Skadden, 251 S.W.3d 52, 55 (Tex. 2008) (recognizing subject-matter jurisdiction
cannot be waived and may be raised at any time). Even though no party
appealed from the 1998 decree, the record affirmatively demonstrates that the
trial court lacked the subject-matter jurisdiction to enter it. Thus, the presumption
that the 1998 decree was valid based on its finality disappears, rendering the
1998 decree subject to collateral attack at any time.
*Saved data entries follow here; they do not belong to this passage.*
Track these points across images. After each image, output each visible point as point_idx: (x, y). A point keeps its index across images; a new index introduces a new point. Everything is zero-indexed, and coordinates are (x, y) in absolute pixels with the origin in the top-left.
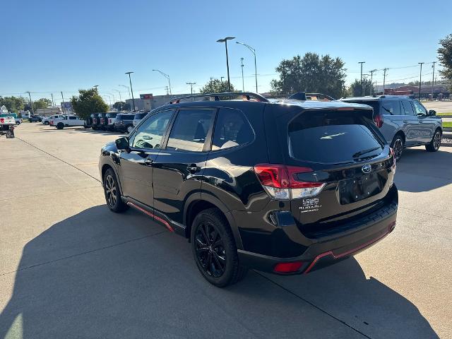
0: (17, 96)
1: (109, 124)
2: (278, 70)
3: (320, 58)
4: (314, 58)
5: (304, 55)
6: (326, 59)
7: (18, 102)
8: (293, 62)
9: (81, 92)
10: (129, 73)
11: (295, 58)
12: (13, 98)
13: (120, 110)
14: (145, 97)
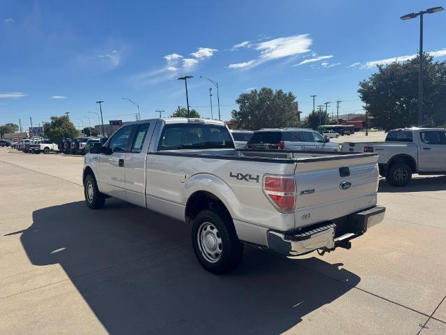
1: (80, 148)
2: (238, 101)
3: (274, 92)
4: (270, 92)
5: (260, 89)
6: (280, 92)
8: (251, 95)
9: (53, 118)
10: (100, 102)
11: (252, 92)
13: (89, 135)
14: (114, 123)
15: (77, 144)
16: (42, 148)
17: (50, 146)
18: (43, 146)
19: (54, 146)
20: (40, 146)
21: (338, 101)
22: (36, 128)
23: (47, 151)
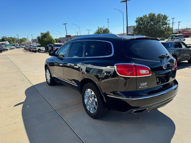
0: (13, 37)
6: (159, 15)
7: (13, 40)
9: (42, 34)
10: (65, 24)
11: (144, 16)
12: (11, 38)
14: (68, 36)
15: (52, 47)
16: (37, 50)
17: (41, 48)
18: (38, 48)
19: (43, 49)
20: (36, 48)
21: (179, 22)
22: (34, 39)
23: (39, 51)
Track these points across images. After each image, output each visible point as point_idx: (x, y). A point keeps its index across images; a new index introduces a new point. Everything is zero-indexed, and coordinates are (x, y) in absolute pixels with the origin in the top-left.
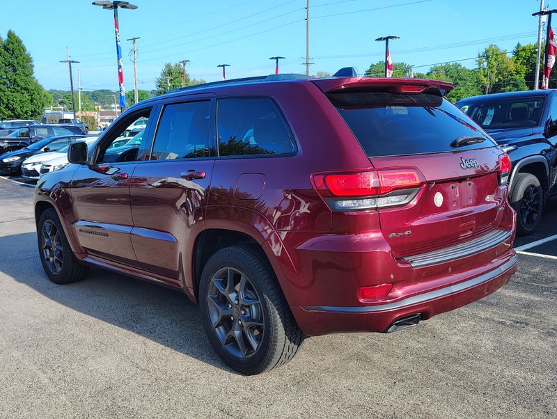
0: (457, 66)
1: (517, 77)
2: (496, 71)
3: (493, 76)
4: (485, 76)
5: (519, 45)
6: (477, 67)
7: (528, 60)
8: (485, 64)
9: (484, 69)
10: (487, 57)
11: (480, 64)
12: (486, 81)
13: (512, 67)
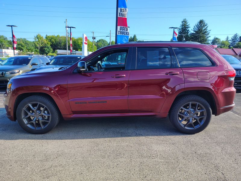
0: (25, 39)
1: (48, 45)
2: (41, 43)
3: (40, 44)
4: (38, 44)
5: (47, 35)
6: (34, 40)
7: (50, 40)
8: (37, 40)
9: (37, 42)
10: (38, 38)
11: (35, 40)
12: (38, 46)
13: (46, 42)
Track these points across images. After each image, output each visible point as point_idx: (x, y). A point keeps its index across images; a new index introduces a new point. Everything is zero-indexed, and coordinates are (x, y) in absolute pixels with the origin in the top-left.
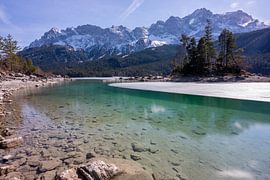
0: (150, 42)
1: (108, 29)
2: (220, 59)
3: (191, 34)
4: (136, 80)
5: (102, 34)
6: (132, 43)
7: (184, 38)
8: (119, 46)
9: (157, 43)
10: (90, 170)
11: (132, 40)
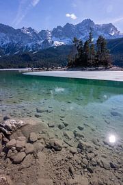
0: (53, 42)
1: (19, 30)
2: (97, 56)
3: (81, 38)
4: (43, 70)
5: (15, 34)
6: (40, 42)
7: (75, 40)
8: (30, 45)
9: (57, 43)
10: (4, 125)
11: (40, 40)
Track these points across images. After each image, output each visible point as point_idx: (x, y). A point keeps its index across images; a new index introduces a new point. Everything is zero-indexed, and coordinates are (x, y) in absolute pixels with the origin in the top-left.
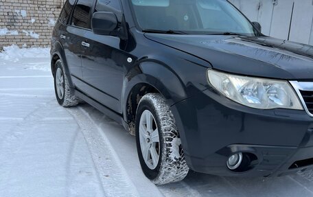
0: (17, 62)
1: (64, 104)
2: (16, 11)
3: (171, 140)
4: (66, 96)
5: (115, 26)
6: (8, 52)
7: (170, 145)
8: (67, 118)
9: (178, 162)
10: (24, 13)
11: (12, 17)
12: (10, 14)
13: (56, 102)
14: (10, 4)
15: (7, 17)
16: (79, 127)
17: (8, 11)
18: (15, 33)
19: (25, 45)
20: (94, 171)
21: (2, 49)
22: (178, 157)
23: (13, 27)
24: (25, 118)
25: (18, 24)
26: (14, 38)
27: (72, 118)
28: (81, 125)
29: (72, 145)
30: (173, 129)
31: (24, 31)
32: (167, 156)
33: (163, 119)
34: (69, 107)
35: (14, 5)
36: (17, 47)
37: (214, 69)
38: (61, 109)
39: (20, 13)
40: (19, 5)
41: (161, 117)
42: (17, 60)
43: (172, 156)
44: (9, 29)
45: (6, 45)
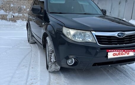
0: (21, 26)
1: (30, 42)
2: (22, 6)
3: (52, 54)
4: (30, 39)
5: (40, 11)
6: (18, 22)
7: (51, 56)
8: (29, 47)
9: (54, 63)
10: (25, 7)
11: (20, 9)
12: (19, 7)
13: (28, 41)
14: (19, 4)
15: (18, 9)
16: (32, 51)
17: (18, 6)
18: (21, 15)
19: (25, 20)
20: (28, 66)
21: (16, 21)
22: (55, 61)
23: (20, 13)
24: (13, 47)
25: (22, 11)
26: (21, 17)
27: (30, 47)
28: (33, 50)
29: (25, 57)
30: (53, 50)
31: (24, 14)
32: (50, 60)
33: (50, 46)
34: (32, 43)
35: (21, 4)
36: (21, 20)
37: (65, 27)
38: (28, 44)
39: (23, 7)
40: (23, 4)
41: (49, 45)
42: (21, 25)
43: (52, 60)
44: (19, 13)
45: (17, 20)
See S.A.H., 465 S.W.3d at
665.
For these reasons, we overrule Audrey's five issues directed to the trial
court's declaratory judgment.
III. CONCLUSION
Because the division of Craig's military-retirement benefits in the 1998
decree effected a substantive and material, not clerical, change from the division
as stated in the 1996 decree—a final and enforceable judgment at the time the
11
1998 decree was signed—the 1998 decree was void as entered outside the trial
court's plenary power. See generally Tex. Fam. Code Ann. § 9.007(b) (providing
trial court does not have the power to change the property division stated in a
final divorce decree). Audrey and Craig's agreement to move the trial court to
sign the 1998 decree did not vest the trial court with the subject-matter
jurisdiction to do so. And the trial court did not err by so concluding in its
declaratory judgment. Accordingly, we affirm the trial court's declaratory
judgment. See Tex. R. App. P. 43.2(a).
/s/ Lee Gabriel
LEE GABRIEL
JUSTICE
PANEL: SUDDERTH, C.J.; GABRIEL and PITTMAN, JJ.